Imagens que falamAmérico Ribeiro viria, porém, a falecer pouco antes do lançamento do livro, mas Madureira Lopes não tem dúvidas em afirmar que a dedicação àquele trabalho o ajudou a enfrentar os últimos meses de vida, já doente. "Mostrei-lhe, um dia, as primeiras folhas que saíram da gráfica, e no dia a seguir ele morreu", conta.
Hoje, folhear aquelas páginas é revisitar Setúbal de outros tempos e constatar que Américo Ribeiro esteve em praticamente todos os momentos que fizeram a história do século XX setubalense.

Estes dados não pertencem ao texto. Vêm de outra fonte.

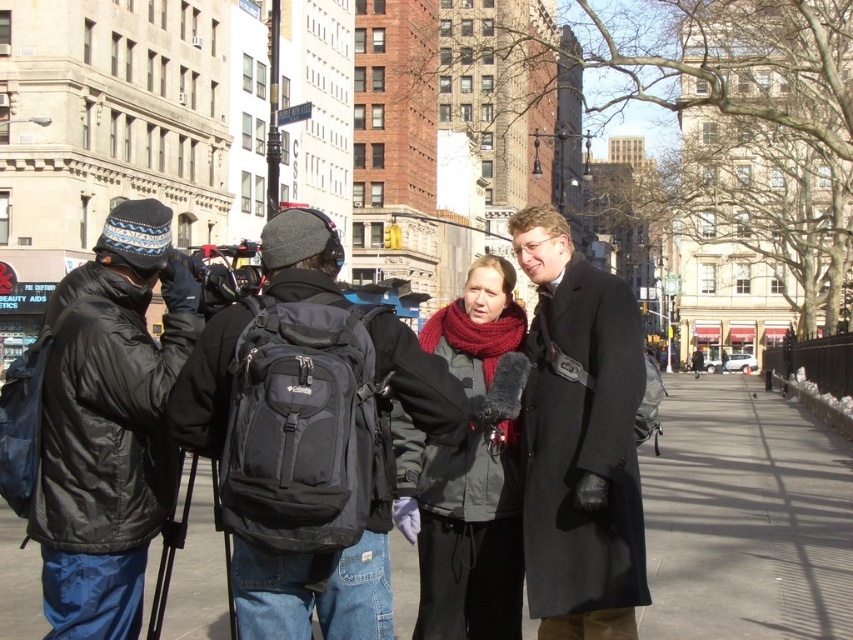
Question: Can you confirm if black fabric pavement at center is smaller than black matte jacket at left?

Choices:
 (A) no
 (B) yes

Answer: (A)

Question: Does black fabric pavement at center come in front of black matte jacket at left?

Choices:
 (A) yes
 (B) no

Answer: (B)

Question: Which object is positioned closest to the dark gray wool scarf at center?

Choices:
 (A) black matte jacket at left
 (B) matte black coat at center
 (C) black fabric pavement at center

Answer: (B)

Question: Is black fabric pavement at center above black matte jacket at left?

Choices:
 (A) yes
 (B) no

Answer: (B)

Question: Which of the following is the farthest from the observer?

Choices:
 (A) black nylon backpack at center
 (B) dark gray wool scarf at center

Answer: (B)

Question: Which of these objects is positioned closest to the black fabric pavement at center?

Choices:
 (A) matte black coat at center
 (B) black nylon backpack at center
 (C) black matte jacket at left

Answer: (C)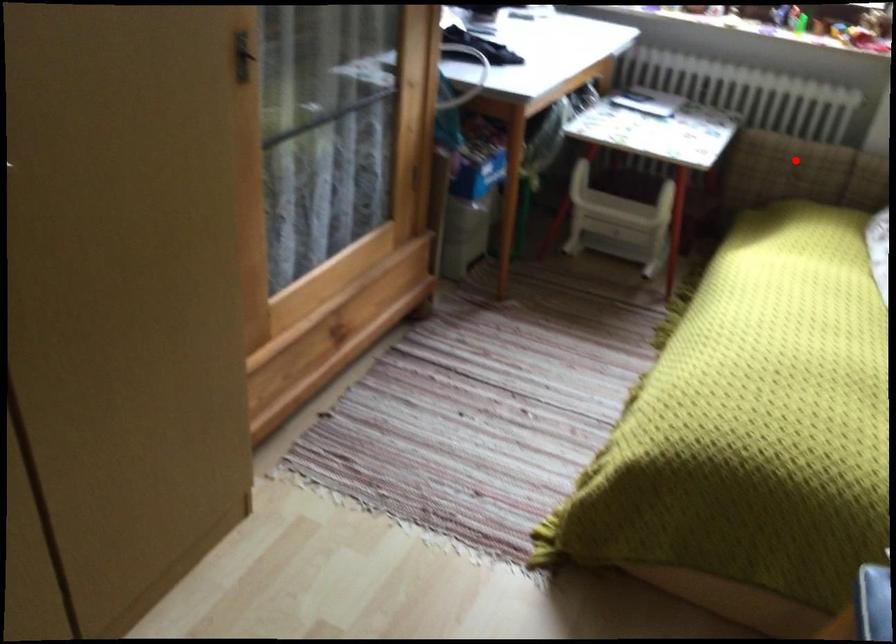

Até numa visita de membros da organização nazi Força pela Alegria a uma fábrica de conservas, em 1938, recebidos pelo proprietário da firma com as mesas para o jantar dispostas em forma de cruz suástica.
Américo também fotografou a visita da Rainha Isabel II a Setúbal (1957), o cortejo que assinalou a chegada da luz eléctrica (1930), a queda de um bombardeiro em Tróia, em 1941, e, dois anos mais tarde, a de um bimotor inglês, a inauguração do monumento a Luísa Todi (1933), as inundações com a passagem do ciclone de 1941, as cerimónias fúnebres de seis oficiais ingleses que morreram afogados no Sado (1950), a recepção à equipa do Vitória de Setúbal após a conquista da Taça de Portugal (1967), a construção do Estádio do Bonfim com a ajuda dos setubalenses, as revistas, as marchas, os bailes, as procissões, os vendedores de castanhas, de sorvetes, de passarinhos, os pescadores, os saltimbancos, os amola tesouras e tantos outros.
Uma obra que leva Fernando António Baptista Pereira, conservador do Museu de Setúbal/Convento de Jesus, a afirmar que "a memória de Setúbal, entre os anos 30 e 80, deve muito a Américo Ribeiro, um homem muito atento às transformações urbanísticas da cidade, mas também à vertente humana e social". É nesse sentido que, conciliando o olho artístico com o de fotojornalista, Américo Ribeiro criou uma "arte maior", comenta o historiador.